Some were good, and others, not so much. I haven't read a lot of Card's work, and if I have, it was a long time ago when I was much more into science fiction. Flux was originally released as book two of Maps in a Mirror: The Short Fiction of Orson Scott Card in 1990.
A Thousand Deaths was pretty grim, but read like the first chapter of a larger story. When I got to Clap Hands and Sing, I thought I was in chapter 2 of Deaths, so I was lost for a while. Clap Hands was melancholy and sweet.
Dogwalker was cyberpunk fun, but only just. Then came I Put my Blue Genes On. Really? Yeah. A little hokey.
Next was In the Doghouse. Even more hokey. Like a bad Star Trek episode. During the writer's strike. In the rain.

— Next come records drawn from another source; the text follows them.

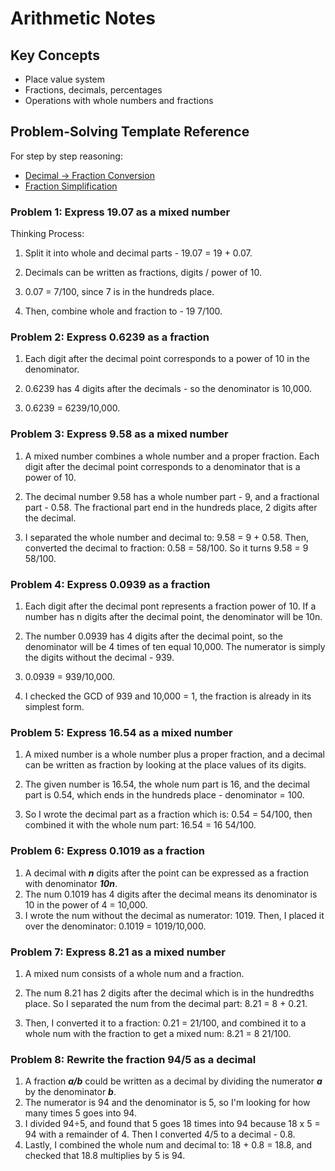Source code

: <!-- Theory, definitions, formulas, summaries of what I learned -->

# Arithmetic Notes

## Key Concepts

- Place value system
- Fractions, decimals, percentages
- Operations with whole numbers and fractions

## Problem-Solving Template Reference

For step by step reasoning:

- [Decimal → Fraction Conversion](../TEMPLATES.md#1-decimal--fraction-conversion)
- [Fraction Simplification](../TEMPLATES.md#2-fraction-simplification)

### Problem 1: Express 19.07 as a mixed number

Thinking Process:

1. Split it into whole and decimal parts - 19.07 = 19 + 0.07.

2. Decimals can be written as fractions, digits / power of 10.

3. 0.07 = 7/100, since 7 is in the hundreds place.

4. Then, combine whole and fraction to - 19 7/100.

### Problem 2: Express 0.6239 as a fraction

1. Each digit after the decimal point corresponds to a power of 10 in the denominator.

2. 0.6239 has 4 digits after the decimals - so the denominator is 10,000.

3. 0.6239 = 6239/10,000.

### Problem 3: Express 9.58 as a mixed number

1. A mixed number combines a whole number and a proper fraction.
   Each digit after the decimal point corresponds to a denominator that is a power of 10.

2. The decimal number 9.58 has a whole number part - 9, and a fractional part - 0.58.
   The fractional part end in the hundreds place, 2 digits after the decimal.

3. I separated the whole number and decimal to:
   9.58 = 9 + 0.58.
   Then, converted the decimal to fraction:
   0.58 = 58/100.
   So it turns 9.58 = 9 58/100.

### Problem 4: Express 0.0939 as a fraction

1. Each digit after the decimal pont represents a fraction power of 10. If a number has n digits after the decimal point, the denominator will be 10n.

2. The number 0.0939 has 4 digits after the decimal point, so the denominator will be 4 times of ten equal 10,000. The numerator is simply the digits without the decimal - 939.

3. 0.0939 = 939/10,000.

4. I checked the GCD of 939 and 10,000 = 1, the fraction is already in its simplest form.

### Problem 5: Express 16.54 as a mixed number

1. A mixed number is a whole number plus a proper fraction, and a decimal can be written as fraction by looking at the place values of its digits.

2. The given number is 16.54, the whole num part is 16, and the decimal part is 0.54, which ends in the hundreds place - denominator = 100.

3. So I wrote the decimal part as a fraction which is:
   0.54 = 54/100, then combined it with the whole num part: 16.54 = 16 54/100.

### Problem 6: Express 0.1019 as a fraction

1. A decimal with **_n_** digits after the point can be expressed as a fraction with denominator **_10n_**.
2. The num 0.1019 has 4 digits after the decimal means its denominator is 10 in the power of 4 = 10,000.
3. I wrote the num without the decimal as numerator: 1019.
   Then, I placed it over the denominator: 0.1019 = 1019/10,000.

### Problem 7: Express 8.21 as a mixed number

1. A mixed num consists of a whole num and a fraction.

2. The num 8.21 has 2 digits after the decimal which is in the hundredths place. So I separated the num from the decimal part: 8.21 = 8 + 0.21.

3. Then, I converted it to a fraction: 0.21 = 21/100, and combined it to a whole num with the fraction to get a mixed num: 8.21 = 8 21/100.

### Problem 8: Rewrite the fraction 94/5 as a decimal

1. A fraction **_a/b_** could be written as a decimal by dividing the numerator **_a_** by the denominator **_b_**.
2. The numerator is 94 and the denominator is 5, so I'm looking for how many times 5 goes into 94.
3. I divided 94÷5, and found that 5 goes 18 times into 94 because 18 x 5 = 94 with a remainder of 4. Then I converted 4/5 to a decimal - 0.8.
4. Lastly, I combined the whole num and decimal to:
   18 + 0.8 = 18.8, and checked that 18.8 multiplies by 5 is 94.
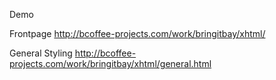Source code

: Demo

Frontpage
http://bcoffee-projects.com/work/bringitbay/xhtml/

General Styling
http://bcoffee-projects.com/work/bringitbay/xhtml/general.html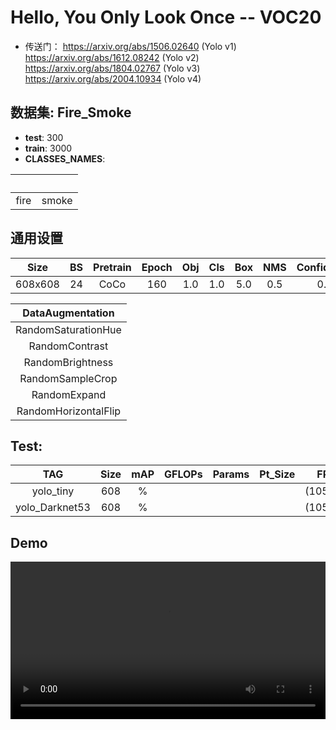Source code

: # Hello, You Only Look Once -- VOC20

- 传送门：
https://arxiv.org/abs/1506.02640 (Yolo v1)
https://arxiv.org/abs/1612.08242 (Yolo v2)
https://arxiv.org/abs/1804.02767 (Yolo v3)
https://arxiv.org/abs/2004.10934 (Yolo v4)

## 数据集: Fire_Smoke
- **test**: 300
- **train**: 3000
- **CLASSES_NAMES**: 

|          |          | 
| :------: | :------: |
|   fire   |   smoke  | 


## 通用设置
| Size  |  BS | Pretrain| Epoch| Obj | Cls |  Box | NMS | Confidence| APT |
| :---: |:---:|  :---:  | :---:|:---:|:---:| :---:|:---:| :---:    | :---:|
|608x608|  24 |   CoCo  |  160 | 1.0 | 1.0 | 5.0  | 0.5 |  0.3     | SGD  |

|DataAugmentation    |
|        :---:       |
|RandomSaturationHue |
|RandomContrast      |
|RandomBrightness    |
|RandomSampleCrop    |
|RandomExpand        |
|RandomHorizontalFlip|


## Test:
| TAG  |  Size|    mAP    |    GFLOPs     |Params |Pt_Size| FPS |
| :---: |   :---:   | :---:   |  :---:  |:---:  |:---:  |:---:  |
|yolo_tiny|   608   |%  |         | | |(1050Ti)|
|yolo_Darknet53|   608   |%  |        || |(1050Ti)|

## Demo
<video src="" 
       controls 
       width="100%" 
       height="auto" 
       style="max-width: 720px; height: auto; display: block; object-fit: contain;">
</video>

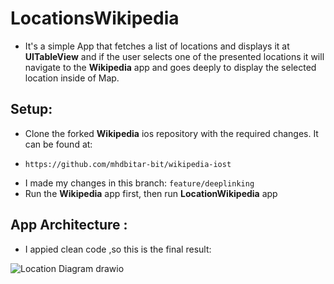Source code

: # LocationsWikipedia

* It's a simple App that fetches a list of locations and displays it at **UITableView** and if the user selects one of the presented locations it will navigate to the **Wikipedia** app and goes deeply to display the selected location inside of Map.

## Setup:

*  Clone the forked **Wikipedia** ios repository with the required changes. It can be found at:
- `https://github.com/mhdbitar-bit/wikipedia-iost`

* I made my changes in this branch: `feature/deeplinking`
* Run the **Wikipedia** app first, then run **LocationWikipedia** app
 
## App Architecture :

* I appied clean code ,so this is the final result:


![Location Diagram drawio](https://user-images.githubusercontent.com/100424059/157089470-8b8ef928-3b5e-4037-b8fa-dd6e1b0a71dc.png)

Last was The Originist, which was also the longest. This one took a while to get going, but then I couldn't put it down. I guess it took a while to get the storyline laid out. Card set this story in Isaac Asimov's Foundation universe, by open invitation from Asimov, apparently. Card explains in his essay that he'd had the idea for this story for years after reading Asimov, but didn't feel that it was right to set a story in another author's universe. Something that's pretty commonplace now. I've never read Foundation, but I understand there is a movie in the works, so I better get crackin'!